Optimizing for Duck Duck Go
I was asked recently how to optimize for Duck Duck Go, a new search engine. My immediate reaction was that there is no point in doing so. I checked 25 Google Analytics accounts at random — accounts in a variety of industries and in a wide range of locations with a combined total of hundreds of thousands of visits — and saw a grand total of five visits through Duck Duck Go. Our lab site, FreshPlans, had the largest number of visitors from this source of any site I checked — two out of about 8,000 visits during a two week period.
Obviously, Duck Duck Go is not the key to web traffic right now.
The next question has to be this: is it really different? Every search engine, from Google to the little search box on this website, uses an algorithm to decide what to offer to people. Most search engines now are powered by Google or Bing, and there seem to be some slight differences between the two. Is Duck Duck Go different enough that it would require different kinds of optimization?
To find out, I signed into Internet Explorer (which I never actually use for search), remained anonymous, and compared Duck Duck Go with the two major search engines on a topic with no local significance (to minimize the effects of geotargeting). This is about as close as you can get to a good comparison on the spur of the moment.



The top four answers of the three search engines are not identical, but they’re not different enough to allow us to draw conclusions.
All three give Wikipedia top billing (here’s why), two of the three give another place to Wikipedia, and the third includes a different wiki. In short, half the items on all three lists are wikis, with the grandaddy of all wikis getting 83% of the space.
All three chose the Slate article as #4 on their lists. Bing showed images at #3 and Duck Duck Go presented an ad as #2, with Google offering something more substantive with the London Olympics page of the website of the International Basketball Federation.
I tried a few more general searches of this type, with similar results. When I began looking at the kind of query people might use for a local business, though, I found lots of differences. Where my own company falls on page 1 for “fayetteville ar copywriter” varies significantly from one search engine to another. In searches for other random local business categories, from tire shops to health care providers, the same companies weren’t even on the first page.

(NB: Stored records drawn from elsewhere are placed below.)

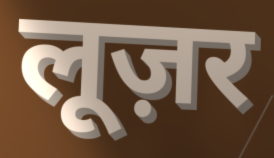
लूज़र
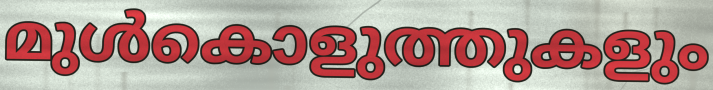
മുൾകൊളുത്തുകളും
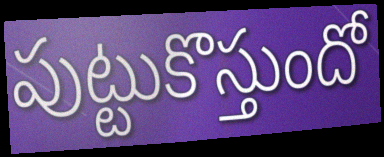
పుట్టుకొస్తుందో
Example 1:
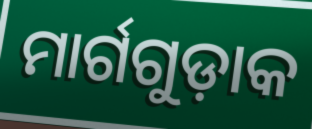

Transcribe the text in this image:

ମାର୍ଗଗୁଡ଼ାକ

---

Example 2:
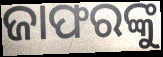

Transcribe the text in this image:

ଜାଫରଙ୍କୁ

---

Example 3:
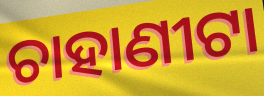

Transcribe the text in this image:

ଚାହାଣୀଟା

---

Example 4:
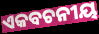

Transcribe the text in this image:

ଏକବଚନୀୟ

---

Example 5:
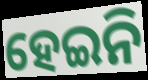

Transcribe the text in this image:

ହେଇନି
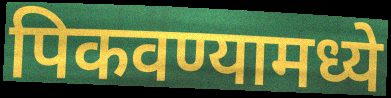
पिकवण्यामध्ये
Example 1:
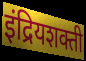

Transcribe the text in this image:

इंद्रियशक्ती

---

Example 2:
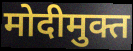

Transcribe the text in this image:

मोदीमुक्त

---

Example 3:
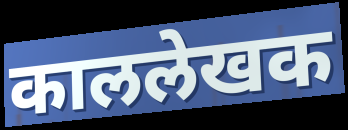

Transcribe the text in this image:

काललेखक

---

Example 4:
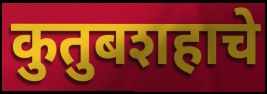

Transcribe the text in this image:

कुतुबशहाचे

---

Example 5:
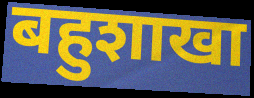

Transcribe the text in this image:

बहुशाखा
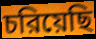
চরিয়েছি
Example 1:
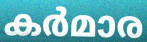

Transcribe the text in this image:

കർമാര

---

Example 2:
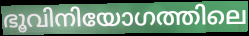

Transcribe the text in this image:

ഭൂവിനിയോഗത്തിലെ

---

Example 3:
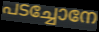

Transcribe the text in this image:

പടച്ചോനേ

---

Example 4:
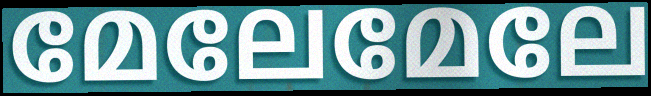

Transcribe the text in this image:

മേലേമേലേ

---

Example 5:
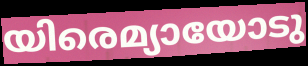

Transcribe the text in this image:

യിരെമ്യായോടു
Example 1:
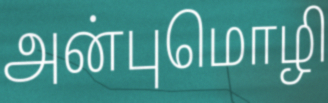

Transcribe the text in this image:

அன்புமொழி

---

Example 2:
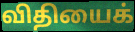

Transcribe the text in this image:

விதியைக்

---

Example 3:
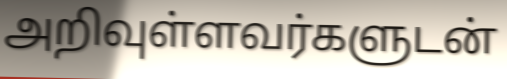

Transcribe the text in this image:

அறிவுள்ளவர்களுடன்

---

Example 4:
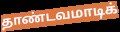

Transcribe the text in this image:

தாண்டவமாடிக்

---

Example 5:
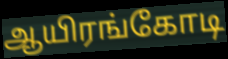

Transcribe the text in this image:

ஆயிரங்கோடி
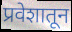
प्रवेशातून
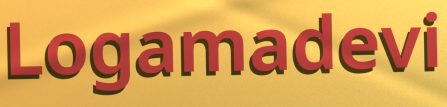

So a local business might want to use different strategies if they wanted to show up well for Duck Duck Go than they would if they merely wanted to show up for Google.
Duck Duck Go has an official statement on the subject:
Ranking is a bit opaque and difficult to discern/communicate on an individual query basis because of all the various factors involved (and which change frequently).
Nevertheless, the best way to get good rankings (in pretty much all search engines) is to get links from high quality sites like Wikipedia.
In other words, Duck Duck Go has a complex, secret algorithm and it uses links as one of the main factors. Getting links, as you know if you’ve ever read anything on the subject here or at any other respectable source, is all about two things:
- having a quality website with good content
- quality, strategic linkbuilding
We end up where we started. The percentage of people using Duck Duck Go is so small that you probably won’t see any visitors from them if you have fewer than 10,000 visitors a month — which describes a lot of local businesses. We don’t know just how it determines rankings, but it’s not very different from the way the other search engines do it.
Our recommendation? Make sure you have a good-for-people website and that you’re communicating well with the robots, and don’t worry about the ducks.